I’d like to introduce Jacob Templin’s video of the legendary guitarist Ry Cooder playing music with a brilliant, but largely unknown fiddle and banjo player named Dan Gellert in Dayton on Day 13 of my road trip, with what used to be called a few liner notes:
Ry Cooder has provided much of the sound track of my life–and that was especially true back in the late 1970s, when I was writing my first book, a biography of Woody Guthrie. Ry is not only a great musician, once ranked by Rolling Stone as the eighth best guitar player ever, but he has been an avid music historian, digging out lost gems of down-home American music from Hawaii to the Delta. His version of Guthrie’s “Vigilante Man” is one of the best Woody covers I’ve ever heard. He has expanded his musical explorations internationally over time, finding and playing with the Buena Vista Social Club in Cuba; and before that, the magisterial Tex-Mex accordion player, Flaco Jimenez. He’s been writing political songs in recent years, and unlike most in that often-too-obvious genre, each is musically exquisite. His new album, Election Special, will be released just in time for the GOP national convention.
So I was thrilled when Ry agreed to come along with me for a couple of days on the road. And even more thrilled when he told me that he’d recently found a fellow named Dan Gellert–a retired meter reader in Dayton, Ohio–who just might be the best fiddle and banjo player that Ry had heard. He had never played a set with Dan and wanted to give it a try. But he was a bit nervous: “I imagine that trying to play with Dan will be like running to catch a train that’s leaving the station.”

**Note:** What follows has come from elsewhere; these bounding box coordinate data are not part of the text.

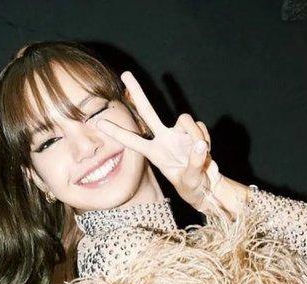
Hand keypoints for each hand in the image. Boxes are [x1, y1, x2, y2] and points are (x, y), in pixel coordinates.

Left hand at [95, 71, 222, 212]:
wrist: (207, 185)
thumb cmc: (192, 187)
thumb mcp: (191, 180)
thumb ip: (195, 163)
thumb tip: (199, 144)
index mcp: (155, 153)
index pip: (132, 141)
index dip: (117, 132)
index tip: (99, 122)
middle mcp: (164, 139)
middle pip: (148, 111)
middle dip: (137, 92)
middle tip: (126, 74)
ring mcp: (178, 134)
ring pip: (185, 119)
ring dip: (196, 134)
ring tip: (203, 153)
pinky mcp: (193, 131)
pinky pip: (199, 126)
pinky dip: (205, 139)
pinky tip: (206, 151)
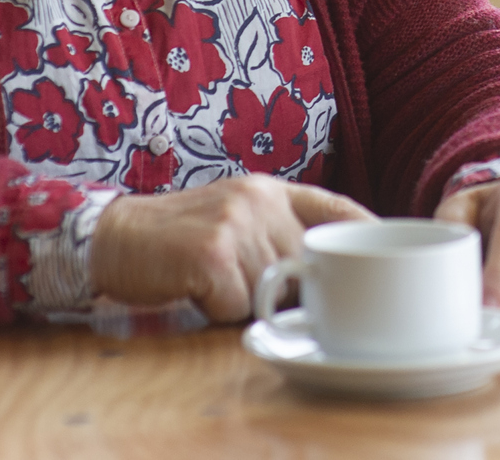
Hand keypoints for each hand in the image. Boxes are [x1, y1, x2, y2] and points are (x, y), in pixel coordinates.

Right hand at [89, 175, 374, 322]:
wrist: (111, 235)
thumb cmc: (176, 238)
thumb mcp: (234, 215)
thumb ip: (277, 230)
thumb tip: (327, 272)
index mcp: (270, 189)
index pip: (336, 209)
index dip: (366, 233)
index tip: (388, 254)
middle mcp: (260, 199)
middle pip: (305, 265)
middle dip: (284, 288)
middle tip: (242, 282)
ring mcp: (237, 223)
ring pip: (271, 290)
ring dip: (244, 301)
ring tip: (210, 281)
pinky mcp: (213, 254)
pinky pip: (237, 305)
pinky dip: (217, 309)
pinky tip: (195, 289)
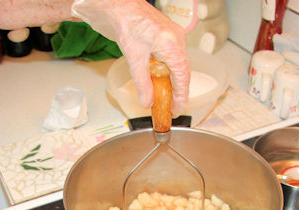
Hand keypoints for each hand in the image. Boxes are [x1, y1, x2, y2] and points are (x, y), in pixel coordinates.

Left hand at [72, 0, 189, 115]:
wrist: (115, 4)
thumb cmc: (126, 22)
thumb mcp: (134, 59)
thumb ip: (142, 83)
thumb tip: (147, 101)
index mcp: (173, 44)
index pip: (183, 76)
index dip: (181, 96)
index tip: (177, 109)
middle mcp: (176, 39)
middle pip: (181, 70)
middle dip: (176, 91)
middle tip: (170, 107)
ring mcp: (171, 35)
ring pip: (175, 64)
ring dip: (170, 81)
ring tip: (163, 96)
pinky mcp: (163, 35)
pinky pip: (169, 56)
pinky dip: (164, 70)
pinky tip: (157, 79)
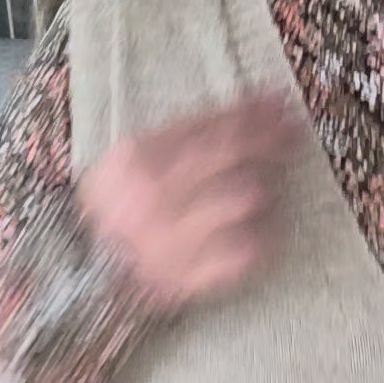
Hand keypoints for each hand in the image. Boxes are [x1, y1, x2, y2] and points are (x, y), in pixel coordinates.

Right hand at [77, 93, 300, 307]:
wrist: (92, 274)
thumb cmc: (121, 208)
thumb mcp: (130, 159)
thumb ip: (181, 134)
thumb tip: (251, 109)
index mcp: (136, 159)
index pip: (207, 124)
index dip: (250, 110)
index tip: (278, 103)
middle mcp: (153, 198)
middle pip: (230, 155)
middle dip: (268, 138)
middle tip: (291, 131)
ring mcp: (172, 241)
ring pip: (245, 197)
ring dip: (265, 184)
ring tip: (268, 181)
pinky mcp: (192, 279)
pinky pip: (246, 250)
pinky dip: (263, 235)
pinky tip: (266, 225)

He wasn’t talking about Gellert’s picking speed, but his creativity. This was going to be the musical equivalent of a conversation between two astro-physicists. I speak music some, but not on the level of subtlety that Ry and Dan operate. I could sense them testing each other out in the first few songs–Ry carefully and humbly following Dan’s lead–then sensed them growing easy with each other and, finally, reaching the joyous fluency of finishing each other’s sentences (most of which were sly twists on sentences and phrases that have come down through generations of country players).
It was a memorable evening and great getting to know Ry, who is an utter purist when it comes to music–I think he was appalled by the stuff on my iPod, and not-very-impressed by his own work in the past, which I kept on citing, somewhat to his embarrassment.